Please state how many of the lines below contain the string "pour", treating uppercase and lowercase as different, and reply with the number alone.

═════ Data for processing

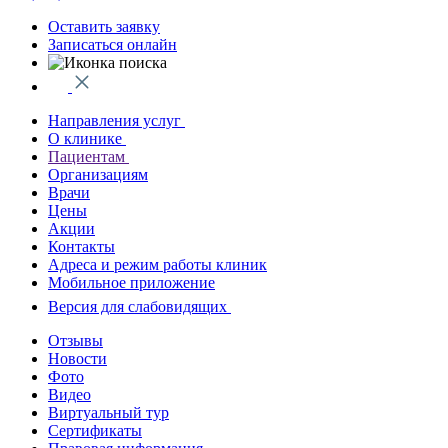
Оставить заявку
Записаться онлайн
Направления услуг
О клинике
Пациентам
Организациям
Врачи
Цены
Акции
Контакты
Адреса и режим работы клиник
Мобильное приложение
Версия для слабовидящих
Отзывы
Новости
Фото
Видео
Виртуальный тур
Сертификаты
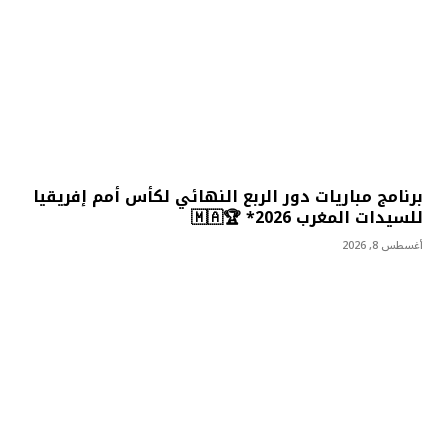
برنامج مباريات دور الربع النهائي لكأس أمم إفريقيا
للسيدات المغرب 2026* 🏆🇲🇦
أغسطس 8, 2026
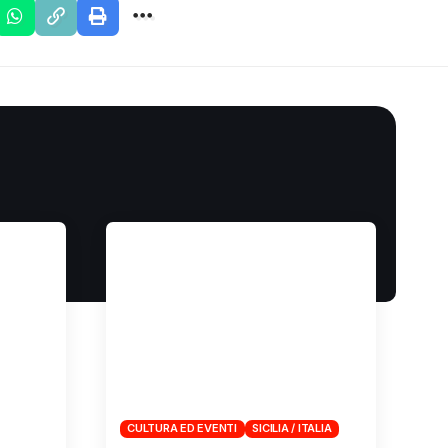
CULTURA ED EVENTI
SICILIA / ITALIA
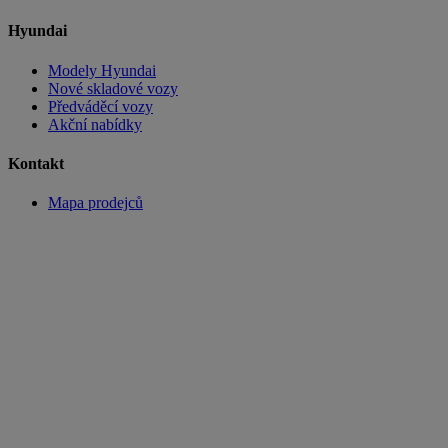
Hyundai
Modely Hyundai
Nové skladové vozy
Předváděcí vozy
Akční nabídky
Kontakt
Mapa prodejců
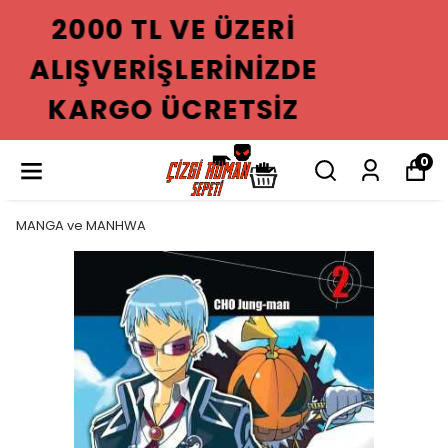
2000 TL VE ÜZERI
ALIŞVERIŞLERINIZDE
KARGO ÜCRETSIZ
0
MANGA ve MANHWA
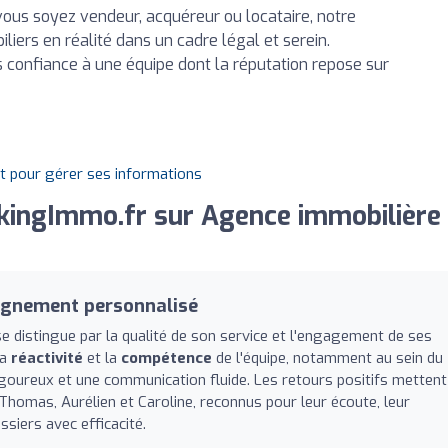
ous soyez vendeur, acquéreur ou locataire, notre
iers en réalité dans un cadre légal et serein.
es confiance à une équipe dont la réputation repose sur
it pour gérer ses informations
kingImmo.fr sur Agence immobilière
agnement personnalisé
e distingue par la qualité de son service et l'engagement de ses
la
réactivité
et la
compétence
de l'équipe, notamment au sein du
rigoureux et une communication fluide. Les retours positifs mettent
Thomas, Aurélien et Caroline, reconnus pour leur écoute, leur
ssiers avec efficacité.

══════════

#### [Solution to this problem]
2